Vers la fin des années 1970, on constate l'émergence d'une corruption massive à tous les niveaux de pouvoir. L'envoi des forces soviétiques en Afghanistan en 1980 a été une erreur majeure de la politique étrangère de Brejnev: le soutien au gouvernement afghan exigeait des ressources économiques et militaires considérables et l'URSS s'est retrouvée coincée dans la lutte de clans qui divisait la société afghane. Parallèlement, la santé de Brejnev s'est brusquement dégradée et il a plus d'une fois soulevé la question de sa démission, mais ses confrères du Bureau politique du Parti — notamment Mikhaïl Souslov —, qui se laissaient guider par leurs intérêts personnels et la volonté de garder le pouvoir, l'ont persuadé de ne pas partir à la retraite. Vers la fin des années 1980 il existait dans le pays un véritable culte de la personnalité de Brejnev, comparable à celui porté à Khrouchtchev. Entouré par les flatteries de ses collègues vieillissants, Brejnev est resté au pouvoir jusqu'à sa mort.

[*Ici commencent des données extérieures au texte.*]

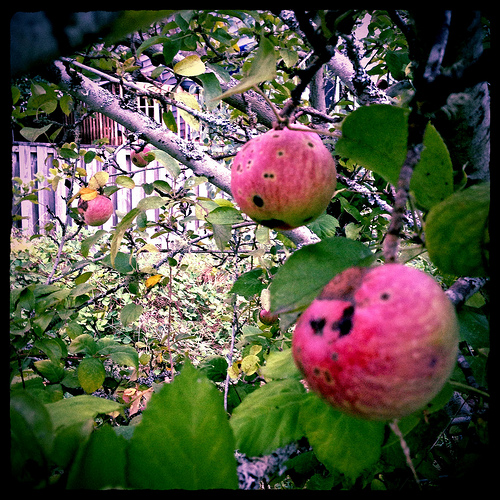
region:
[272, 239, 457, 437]
red fruit hanging from a tree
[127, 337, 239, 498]
healthy green leaf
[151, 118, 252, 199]
brown branch off of the tree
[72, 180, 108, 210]
yellow leaf on the tree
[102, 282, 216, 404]
green red and orange vegetation on the ground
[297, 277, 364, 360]
black holes in the fruit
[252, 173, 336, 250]
green part of a red fruit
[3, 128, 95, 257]
wooden fence by the trees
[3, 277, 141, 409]
small pile of green leaves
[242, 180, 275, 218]
rotten hole in the fruit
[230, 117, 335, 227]
Pink fruit on branch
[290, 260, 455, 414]
Pink fruit on branch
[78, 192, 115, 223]
Pink fruit on branch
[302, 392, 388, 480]
Small green leaf near pink fruit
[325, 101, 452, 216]
Small green leaf near pink fruit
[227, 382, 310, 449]
Small green leaf near pink fruit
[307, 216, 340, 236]
Small green leaf near pink fruit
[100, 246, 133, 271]
Large green leaf on tree branch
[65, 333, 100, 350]
Large green leaf on tree branch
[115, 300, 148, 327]
Large green leaf on tree branch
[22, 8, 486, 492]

Homme assez naïf, il possédait une vraie sagesse populaire. Il était toujours bienveillant et avait donc l'air assez sympathique. Personnage récurrent de blagues, il s'inscrivait dans ces années 1970 contradictoires où les gens en avaient marre des fables sur le communisme et les avenirs qui chantent, et avaient envie de vivre normalement. Les citoyens vivaient comme ils pouvaient et Brejnev les dirigeait comme il savait.
Léonid Brejnev est mort le 10 novembre 1982 mais les débats sur son époque sont toujours vivants: les uns la considèrent comme une stagnation, les autres comme une période de stabilité. Et il semble que les deux parties ont raison.